Dubai’s total office inventory reached approximately 101.1 million square feet during the first quarter, while Abu Dhabi’s office stock expanded to around 4.18 million square meters.
Even with additional supply entering the market, occupancy levels remain exceptionally high.
Abu Dhabi recorded one of the lowest vacancy rates in the region, with citywide office vacancies at just 1.4 percent. Prime office spaces were almost fully occupied, with vacancies falling to an extremely low 0.1 percent.
Dubai’s overall vacancy rate edged slightly higher to 7.3 percent due to newly completed projects entering the market. However, prime office vacancies remained tight at only 0.7 percent, highlighting continued demand for top-tier workspaces.
These low vacancy rates continue to strengthen landlords’ bargaining power and support further rental growth.
Lease Renewals Show Businesses Remain Confident
Although new leasing activity slowed somewhat during the quarter, existing businesses showed strong confidence in the market.
Dubai recorded an 11.2 percent increase in office lease renewals compared to the previous year, indicating that companies remain committed to maintaining their presence and expanding within the emirate.
New office rental registrations, however, experienced a modest decline. Dubai saw a 7.7 percent decrease in new office leases, while Abu Dhabi recorded a 6 percent drop.
Industry experts believe this slowdown is temporary and largely reflects businesses taking a more cautious approach to expansion decisions amid evolving global market conditions.
Despite this, the fundamentals of the UAE office market remain solid, supported by economic diversification, foreign investment, and the country’s growing reputation as a regional business hub.
Retail Sector Remains Resilient
The UAE retail market also continued to perform well during the first quarter of 2026.
Dubai’s retail inventory expanded to around 56 million square feet, while vacancy rates tightened further to 4.8 percent due to sustained demand from retailers and consumer brands.
In Abu Dhabi, retail vacancies remained stable at 8.9 percent, reflecting balanced market conditions and consistent occupier demand.
Retail landlords have increasingly adopted flexible leasing strategies to maintain occupancy and support tenants. These include turnover-based rent models, occupancy cost agreements, and temporary rent relief arrangements that allow businesses to adapt more effectively to changing market conditions.
Dubai’s super-regional malls emerged as some of the strongest performers, recording annual rental growth of 12.4 percent. Meanwhile, Abu Dhabi’s leading retail destinations continued to command premium rents thanks to their strong footfall and established market positions.
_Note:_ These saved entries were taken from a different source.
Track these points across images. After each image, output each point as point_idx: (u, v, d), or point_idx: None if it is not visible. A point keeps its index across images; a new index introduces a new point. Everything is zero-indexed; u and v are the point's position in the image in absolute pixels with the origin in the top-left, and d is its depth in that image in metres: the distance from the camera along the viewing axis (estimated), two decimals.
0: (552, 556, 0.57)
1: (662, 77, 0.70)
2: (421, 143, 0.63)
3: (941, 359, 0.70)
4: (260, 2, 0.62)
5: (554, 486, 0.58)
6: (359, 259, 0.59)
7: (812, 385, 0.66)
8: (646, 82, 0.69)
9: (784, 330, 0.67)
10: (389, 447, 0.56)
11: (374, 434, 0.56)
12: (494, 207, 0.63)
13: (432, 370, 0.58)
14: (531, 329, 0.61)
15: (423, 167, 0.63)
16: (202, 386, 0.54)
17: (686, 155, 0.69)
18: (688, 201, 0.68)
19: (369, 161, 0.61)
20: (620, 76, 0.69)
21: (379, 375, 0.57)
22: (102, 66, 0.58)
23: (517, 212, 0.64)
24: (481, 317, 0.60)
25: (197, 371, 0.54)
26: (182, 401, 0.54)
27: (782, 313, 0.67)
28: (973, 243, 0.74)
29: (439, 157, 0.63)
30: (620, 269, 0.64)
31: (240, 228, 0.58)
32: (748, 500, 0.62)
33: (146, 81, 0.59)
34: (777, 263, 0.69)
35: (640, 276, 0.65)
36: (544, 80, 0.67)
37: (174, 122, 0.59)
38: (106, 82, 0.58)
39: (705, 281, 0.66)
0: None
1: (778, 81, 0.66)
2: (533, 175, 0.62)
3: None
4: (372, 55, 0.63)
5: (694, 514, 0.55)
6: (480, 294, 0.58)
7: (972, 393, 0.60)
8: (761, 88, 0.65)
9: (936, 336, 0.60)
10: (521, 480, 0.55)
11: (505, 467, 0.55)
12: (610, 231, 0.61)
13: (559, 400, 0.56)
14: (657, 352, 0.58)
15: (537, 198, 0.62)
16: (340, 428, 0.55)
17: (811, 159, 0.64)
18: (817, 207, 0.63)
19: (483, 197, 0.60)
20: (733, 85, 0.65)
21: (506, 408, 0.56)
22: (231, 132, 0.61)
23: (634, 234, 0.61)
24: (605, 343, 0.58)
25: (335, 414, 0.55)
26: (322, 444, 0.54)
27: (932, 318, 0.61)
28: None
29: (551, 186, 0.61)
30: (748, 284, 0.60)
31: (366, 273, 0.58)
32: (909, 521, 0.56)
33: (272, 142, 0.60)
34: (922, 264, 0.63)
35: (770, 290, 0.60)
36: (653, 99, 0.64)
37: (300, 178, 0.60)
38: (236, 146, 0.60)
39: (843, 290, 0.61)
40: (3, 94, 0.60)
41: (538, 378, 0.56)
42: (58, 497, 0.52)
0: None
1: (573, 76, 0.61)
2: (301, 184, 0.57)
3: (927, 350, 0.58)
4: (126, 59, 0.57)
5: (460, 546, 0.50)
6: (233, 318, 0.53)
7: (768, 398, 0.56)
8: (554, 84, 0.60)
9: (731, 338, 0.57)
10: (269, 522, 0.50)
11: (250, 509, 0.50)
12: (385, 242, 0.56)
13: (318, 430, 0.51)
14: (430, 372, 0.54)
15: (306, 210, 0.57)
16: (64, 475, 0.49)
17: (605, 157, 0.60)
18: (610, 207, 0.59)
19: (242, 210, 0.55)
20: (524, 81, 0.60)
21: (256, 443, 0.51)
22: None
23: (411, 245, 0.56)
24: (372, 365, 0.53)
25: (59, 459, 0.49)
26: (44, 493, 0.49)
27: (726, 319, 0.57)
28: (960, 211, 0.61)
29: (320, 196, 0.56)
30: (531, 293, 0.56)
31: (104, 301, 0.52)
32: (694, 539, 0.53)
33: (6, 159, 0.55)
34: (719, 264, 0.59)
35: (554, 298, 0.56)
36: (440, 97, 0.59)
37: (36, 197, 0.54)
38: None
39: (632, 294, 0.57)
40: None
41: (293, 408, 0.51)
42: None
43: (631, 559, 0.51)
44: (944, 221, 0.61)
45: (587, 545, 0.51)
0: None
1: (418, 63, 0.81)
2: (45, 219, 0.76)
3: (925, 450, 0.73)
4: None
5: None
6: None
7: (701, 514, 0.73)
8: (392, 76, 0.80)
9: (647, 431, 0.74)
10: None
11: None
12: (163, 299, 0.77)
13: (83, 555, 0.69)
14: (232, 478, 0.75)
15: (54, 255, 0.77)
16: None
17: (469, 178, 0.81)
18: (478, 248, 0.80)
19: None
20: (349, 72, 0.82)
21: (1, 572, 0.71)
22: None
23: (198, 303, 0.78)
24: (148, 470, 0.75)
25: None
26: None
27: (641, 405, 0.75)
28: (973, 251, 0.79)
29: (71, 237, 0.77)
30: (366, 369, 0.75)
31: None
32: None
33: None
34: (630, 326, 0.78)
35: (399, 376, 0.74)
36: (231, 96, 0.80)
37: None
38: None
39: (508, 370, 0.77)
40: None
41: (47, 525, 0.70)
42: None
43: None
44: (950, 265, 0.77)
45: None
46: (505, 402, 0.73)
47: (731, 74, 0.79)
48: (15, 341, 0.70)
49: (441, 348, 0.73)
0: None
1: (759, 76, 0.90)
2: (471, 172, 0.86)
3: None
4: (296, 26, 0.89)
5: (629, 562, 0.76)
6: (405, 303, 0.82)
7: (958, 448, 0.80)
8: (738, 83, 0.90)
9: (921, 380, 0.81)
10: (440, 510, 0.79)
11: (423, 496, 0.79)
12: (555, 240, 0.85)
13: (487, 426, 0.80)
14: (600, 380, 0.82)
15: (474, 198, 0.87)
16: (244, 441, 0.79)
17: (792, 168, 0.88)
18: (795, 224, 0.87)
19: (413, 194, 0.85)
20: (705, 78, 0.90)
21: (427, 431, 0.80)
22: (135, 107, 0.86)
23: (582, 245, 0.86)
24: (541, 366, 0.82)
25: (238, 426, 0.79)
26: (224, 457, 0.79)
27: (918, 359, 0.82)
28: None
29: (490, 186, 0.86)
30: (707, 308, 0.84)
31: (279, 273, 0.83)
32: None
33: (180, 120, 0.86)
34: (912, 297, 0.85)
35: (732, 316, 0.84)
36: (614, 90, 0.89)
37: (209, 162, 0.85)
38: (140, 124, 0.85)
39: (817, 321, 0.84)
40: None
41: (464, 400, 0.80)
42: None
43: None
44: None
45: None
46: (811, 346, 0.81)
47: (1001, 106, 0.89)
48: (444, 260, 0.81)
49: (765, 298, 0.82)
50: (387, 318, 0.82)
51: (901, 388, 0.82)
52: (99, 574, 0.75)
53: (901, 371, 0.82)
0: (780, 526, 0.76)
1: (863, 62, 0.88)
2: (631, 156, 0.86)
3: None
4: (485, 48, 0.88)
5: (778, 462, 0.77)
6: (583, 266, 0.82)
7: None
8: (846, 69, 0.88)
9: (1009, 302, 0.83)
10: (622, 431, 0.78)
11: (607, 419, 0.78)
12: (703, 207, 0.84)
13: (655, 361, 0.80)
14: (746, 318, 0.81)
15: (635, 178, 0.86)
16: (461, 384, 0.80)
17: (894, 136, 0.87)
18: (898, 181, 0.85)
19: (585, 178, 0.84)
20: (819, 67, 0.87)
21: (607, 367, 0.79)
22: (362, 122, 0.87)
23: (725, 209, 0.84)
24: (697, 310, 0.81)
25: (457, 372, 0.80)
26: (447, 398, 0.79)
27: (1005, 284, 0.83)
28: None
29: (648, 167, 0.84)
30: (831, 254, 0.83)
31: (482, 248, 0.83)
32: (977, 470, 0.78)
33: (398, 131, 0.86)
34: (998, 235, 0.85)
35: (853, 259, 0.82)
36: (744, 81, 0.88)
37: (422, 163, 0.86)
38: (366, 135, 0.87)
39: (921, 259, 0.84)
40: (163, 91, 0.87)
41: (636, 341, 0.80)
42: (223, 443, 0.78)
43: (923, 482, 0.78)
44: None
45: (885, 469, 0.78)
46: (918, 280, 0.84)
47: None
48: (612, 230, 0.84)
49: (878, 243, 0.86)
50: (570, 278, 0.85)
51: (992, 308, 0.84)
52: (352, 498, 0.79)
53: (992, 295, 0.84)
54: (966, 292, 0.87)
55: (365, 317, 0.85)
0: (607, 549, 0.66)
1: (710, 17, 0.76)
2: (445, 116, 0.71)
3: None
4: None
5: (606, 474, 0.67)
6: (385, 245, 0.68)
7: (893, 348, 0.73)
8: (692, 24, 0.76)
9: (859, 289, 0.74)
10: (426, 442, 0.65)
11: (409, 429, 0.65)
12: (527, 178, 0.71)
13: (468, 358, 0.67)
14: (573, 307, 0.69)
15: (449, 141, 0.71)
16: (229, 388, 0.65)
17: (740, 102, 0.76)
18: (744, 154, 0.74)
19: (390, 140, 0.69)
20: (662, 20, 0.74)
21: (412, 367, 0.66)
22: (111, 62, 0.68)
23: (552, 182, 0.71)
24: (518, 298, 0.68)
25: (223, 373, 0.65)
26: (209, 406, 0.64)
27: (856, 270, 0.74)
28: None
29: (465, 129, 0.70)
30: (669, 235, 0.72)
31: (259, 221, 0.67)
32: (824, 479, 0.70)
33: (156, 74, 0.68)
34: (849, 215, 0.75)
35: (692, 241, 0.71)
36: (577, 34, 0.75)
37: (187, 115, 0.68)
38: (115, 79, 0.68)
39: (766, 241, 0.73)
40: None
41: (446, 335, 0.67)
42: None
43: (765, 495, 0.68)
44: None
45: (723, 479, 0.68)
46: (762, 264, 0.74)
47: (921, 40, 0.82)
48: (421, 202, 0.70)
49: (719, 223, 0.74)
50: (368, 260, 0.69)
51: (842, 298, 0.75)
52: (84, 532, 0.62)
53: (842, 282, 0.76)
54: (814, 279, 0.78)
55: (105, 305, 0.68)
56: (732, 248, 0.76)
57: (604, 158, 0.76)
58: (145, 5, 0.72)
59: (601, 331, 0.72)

Positive Outlook for the Rest of 2026
Property experts expect the UAE commercial real estate market to remain on a growth trajectory throughout the rest of the year.
Limited availability of premium office spaces, combined with continued economic expansion, rising foreign direct investment, and a thriving startup ecosystem, is expected to sustain demand for commercial properties.
At the same time, retail developers are increasingly focusing on experiential shopping concepts, wellness-oriented brands, and community-centric destinations as consumer preferences continue to evolve.
These trends are expected to create new opportunities across both office and retail sectors while reinforcing the UAE’s position as one of the region’s most dynamic commercial real estate markets.
Looking Ahead
The first quarter of 2026 has once again highlighted the strength and resilience of the UAE’s commercial property sector.
With office rents rising sharply, vacancy levels remaining tight, and retail destinations continuing to attract strong occupier demand, Dubai and Abu Dhabi are entering a new phase of growth driven by quality, innovation, and long-term economic confidence.
As businesses continue to expand and investors seek stable opportunities, the UAE commercial real estate market appears well-positioned to sustain its positive momentum in the months ahead.